Cependant, une nouvelle technique, la neurostimulation, est apparue et peut pallier un échec de la thérapie conventionnelle. Cette méthode consiste à implanter des électrodes dans le cerveau. Le traitement par stimulation cérébrale profonde (SCP) atteint des zones précises en lien avec les troubles obsessionnels. Les résultats sembleraient très encourageants. Ces électrodes traitent les symptômes de la maladie mais ne la guérissent pas, ce qui implique un traitement à vie.
1. Voir la définition Wikipédia des mots en italique à la fin du texte.
Je voudrais que tu sois morte…
Chapitre I
Horrible phrase que j’ai prononcée à l’âge de 5 ans à l’intention de ma mère, premier souvenir de ma maladie naissante.
Cette terrible phrase, je devais la dire, je devais la sortir de mon corps afin de protéger ma maman ! Étrange, non ? Un malaise indescriptible s’était emparé de moi, malaise que je devais néanmoins surmonter afin que les mots jaillissent enfin. Il m’a fallu des jours et des jours, afin que je puisse me libérer de ce qui me broyait les entrailles. Cela peut paraître surprenant de la part d’une enfant si jeune. Cependant, je m’en souviens comme si c’était hier. La prise de conscience d’un douloureux esclavage. Cet esclavage qui va diriger ma vie pendant plus de quarante années. Ce souvenir est omniprésent et me hante depuis ma plus tendre enfance. J’aimais ma maman du plus profond de moi-même et je l’aime toujours autant, car j’ai la chance de l’avoir encore aujourd’hui.

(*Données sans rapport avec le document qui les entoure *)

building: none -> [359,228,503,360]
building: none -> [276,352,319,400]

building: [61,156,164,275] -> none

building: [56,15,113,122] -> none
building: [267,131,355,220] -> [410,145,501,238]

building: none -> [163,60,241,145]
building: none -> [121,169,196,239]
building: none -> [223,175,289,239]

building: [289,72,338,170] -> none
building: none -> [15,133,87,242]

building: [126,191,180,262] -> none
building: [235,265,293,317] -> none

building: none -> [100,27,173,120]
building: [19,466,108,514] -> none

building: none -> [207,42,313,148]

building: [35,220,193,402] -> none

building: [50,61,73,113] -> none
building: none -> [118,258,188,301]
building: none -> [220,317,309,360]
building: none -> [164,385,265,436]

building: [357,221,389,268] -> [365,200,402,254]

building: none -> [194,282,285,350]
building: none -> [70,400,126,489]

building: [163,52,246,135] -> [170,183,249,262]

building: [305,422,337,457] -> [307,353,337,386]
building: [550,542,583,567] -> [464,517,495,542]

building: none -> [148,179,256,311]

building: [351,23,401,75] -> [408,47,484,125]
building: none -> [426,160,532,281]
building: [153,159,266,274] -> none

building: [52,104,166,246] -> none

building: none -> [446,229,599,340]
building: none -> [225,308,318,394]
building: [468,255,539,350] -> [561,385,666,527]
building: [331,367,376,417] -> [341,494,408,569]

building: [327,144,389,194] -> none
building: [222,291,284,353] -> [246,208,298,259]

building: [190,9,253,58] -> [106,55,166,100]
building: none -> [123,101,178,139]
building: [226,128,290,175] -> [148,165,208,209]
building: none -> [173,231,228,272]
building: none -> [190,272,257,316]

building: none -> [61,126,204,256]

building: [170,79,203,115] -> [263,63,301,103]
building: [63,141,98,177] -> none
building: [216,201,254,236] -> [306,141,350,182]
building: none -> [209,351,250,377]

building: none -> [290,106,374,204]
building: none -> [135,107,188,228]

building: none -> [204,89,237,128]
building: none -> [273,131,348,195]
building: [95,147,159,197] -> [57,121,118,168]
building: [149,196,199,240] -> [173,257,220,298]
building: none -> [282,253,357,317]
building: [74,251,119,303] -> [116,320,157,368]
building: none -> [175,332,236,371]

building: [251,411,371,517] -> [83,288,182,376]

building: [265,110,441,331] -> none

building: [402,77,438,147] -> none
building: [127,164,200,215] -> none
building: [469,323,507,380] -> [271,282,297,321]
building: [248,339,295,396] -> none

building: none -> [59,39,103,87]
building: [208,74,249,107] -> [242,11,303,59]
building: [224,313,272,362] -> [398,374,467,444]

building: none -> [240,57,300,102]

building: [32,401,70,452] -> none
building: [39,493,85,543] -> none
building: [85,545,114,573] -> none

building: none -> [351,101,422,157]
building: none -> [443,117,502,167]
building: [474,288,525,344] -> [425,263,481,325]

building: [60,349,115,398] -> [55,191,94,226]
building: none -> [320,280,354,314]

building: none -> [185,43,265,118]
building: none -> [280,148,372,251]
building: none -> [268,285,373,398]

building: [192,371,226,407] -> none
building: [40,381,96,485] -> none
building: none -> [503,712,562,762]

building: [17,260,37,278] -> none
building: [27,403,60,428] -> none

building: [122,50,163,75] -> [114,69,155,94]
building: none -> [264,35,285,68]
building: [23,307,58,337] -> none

À presque 50 ans, cette phrase résonne dans ma tête avec une intensité déstabilisante tant elle m’a traumatisée. Tout ce que je souhaitais, à l’époque, c’est que ma maman n’ait pas entendu ou tout du moins pas compris le sens de ces mots. Elle n’en a jamais fait référence et j’espère donc de tout cœur qu’elle n’en a pas eu conscience. Pour moi, ces mots étaient sortis, et c’est tout...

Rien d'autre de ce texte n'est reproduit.